Access and Feeds

Enterprise Search: Hard to Get Right

By Dick Weisinger

Enterprise search is hard. While Google has managed to lock up the market for Internet search, they have been far less successful in delivering a solution that can meet the needs of the enterprise. Internet search and enterprise search are really quite different. Google PageRank was the concept that distinguished the Google search engine — pages that are clicked on more frequently and have more links are typically the most interesting and are displayed on top.

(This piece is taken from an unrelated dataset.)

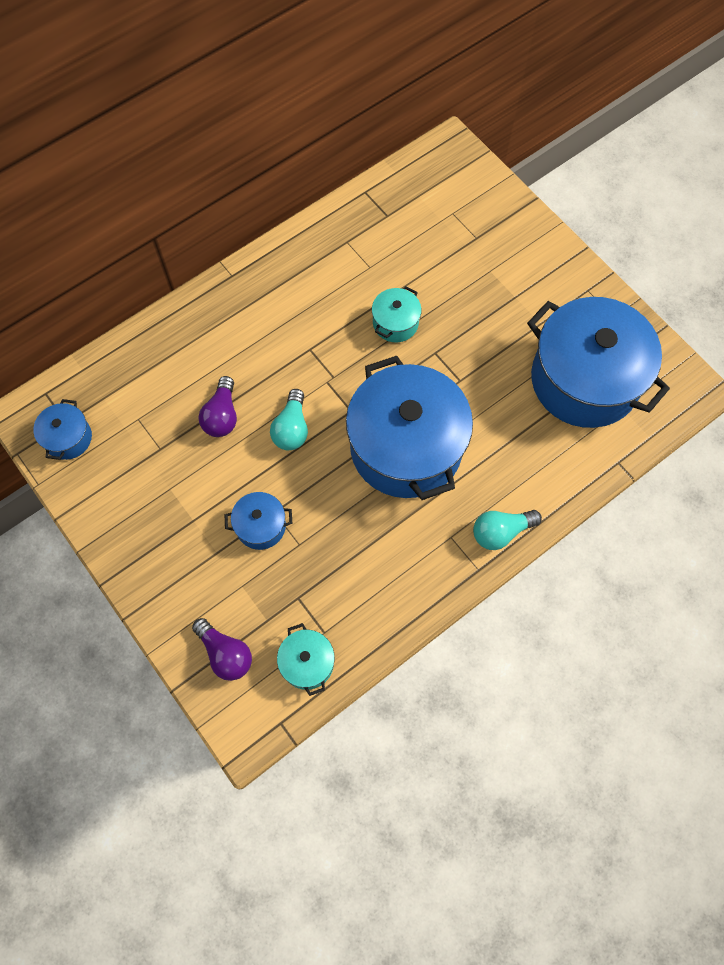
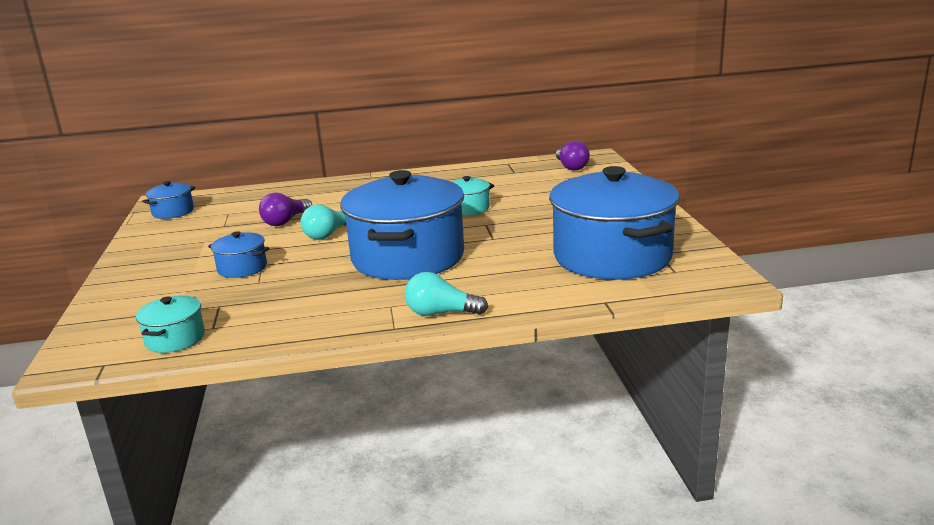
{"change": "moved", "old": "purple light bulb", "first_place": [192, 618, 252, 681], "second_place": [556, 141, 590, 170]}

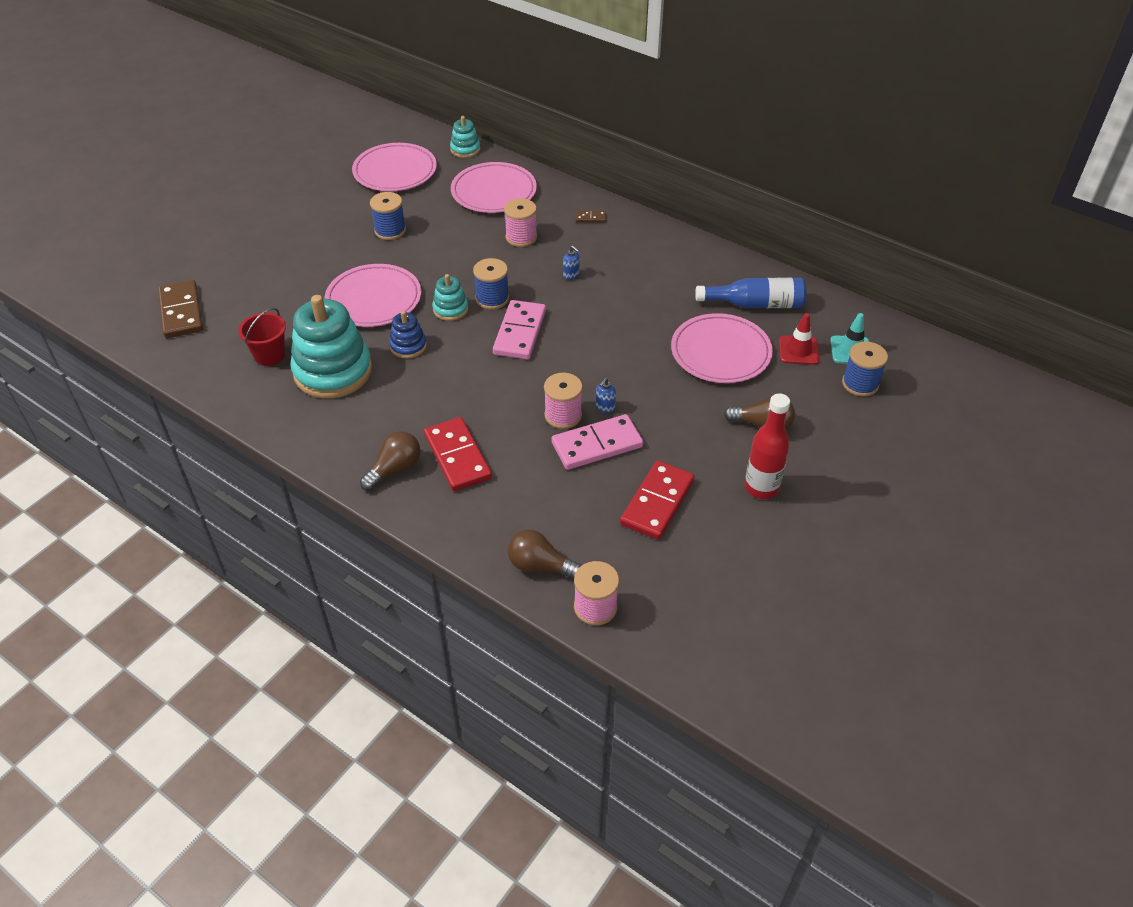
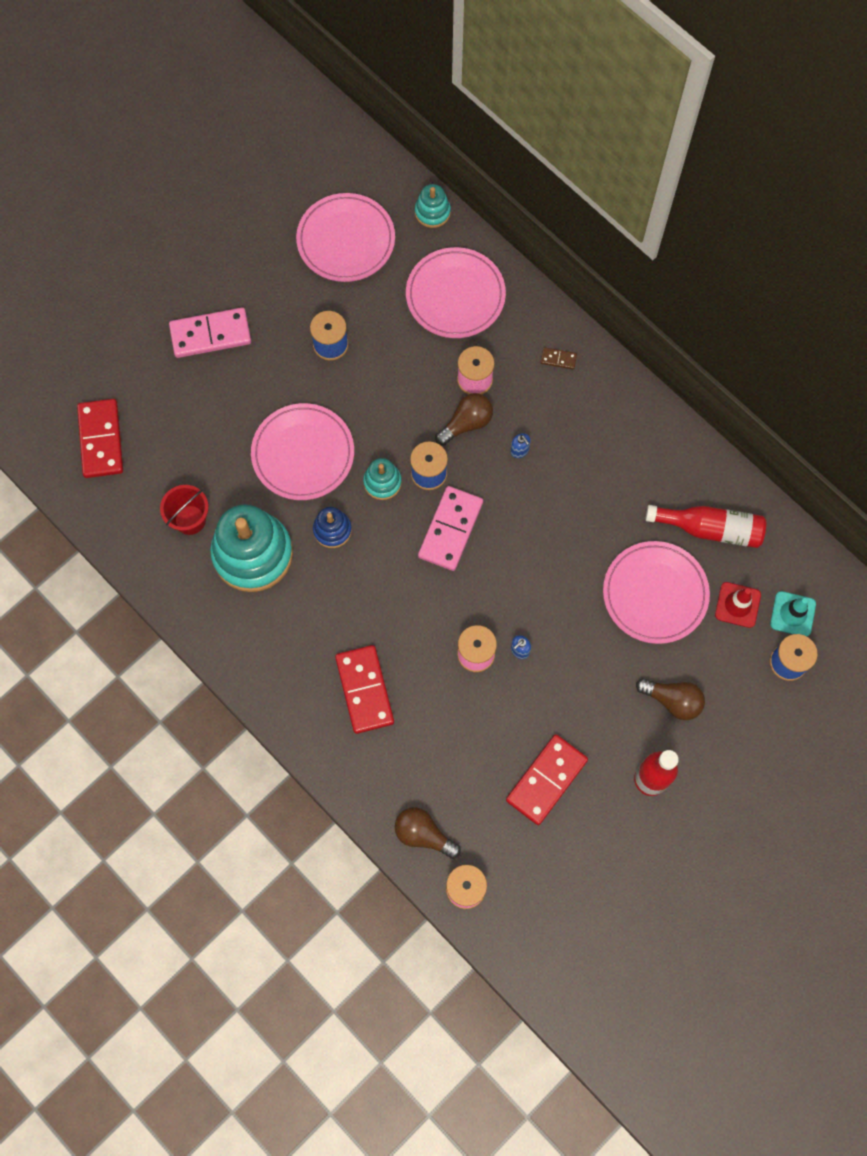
{"change": "recoloured", "old": "brown domino", "new": "red domino", "first_place": [158, 280, 203, 338], "second_place": [77, 399, 123, 478]}
{"change": "moved", "old": "pink domino", "first_place": [552, 414, 643, 470], "second_place": [169, 308, 251, 358]}
{"change": "moved", "old": "brown light bulb", "first_place": [360, 431, 421, 491], "second_place": [435, 393, 493, 446]}
{"change": "recoloured", "old": "blue bottle", "new": "red bottle", "first_place": [695, 278, 807, 308], "second_place": [645, 505, 766, 548]}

PageRank is a fairly simple idea and it has worked exceptionally well for general search, but in the enterprise, PageRank just doesn’t cut it. For example, search over email can be particularly tricky — being able to know who should be able to see and read which emails is very difficult. In fact, the possibility with enterprise search for sensitive emails to accidentally slip into general consumption, many organizations experimenting with enterprise search explicitly omit emails from their set of searchable documents.

Enterprise search is also hard because corporate documents don’t contain embedded tags like HTML documents do. HTML pages are tied together by hyperlinks, but reconstructing similar inter-relationships among corporate documents is much harder.

Of the companies using enterprise search, many are dissatisfied. A recent survey found that 62 percent of scientists and engineers were dissatisfied with enterprise search options.

There aren’t that many vendors that have specifically targeted the challenges of enterprise search: Endeca, Autonomy, and FAST. And the number dwindled to just two after last month’s purchase by Microsoft of FAST for $1.2 billion. The FAST deal brought Microsoft technology and customers. IBM, Google and Oracle are likely carefully considering their next move in this market.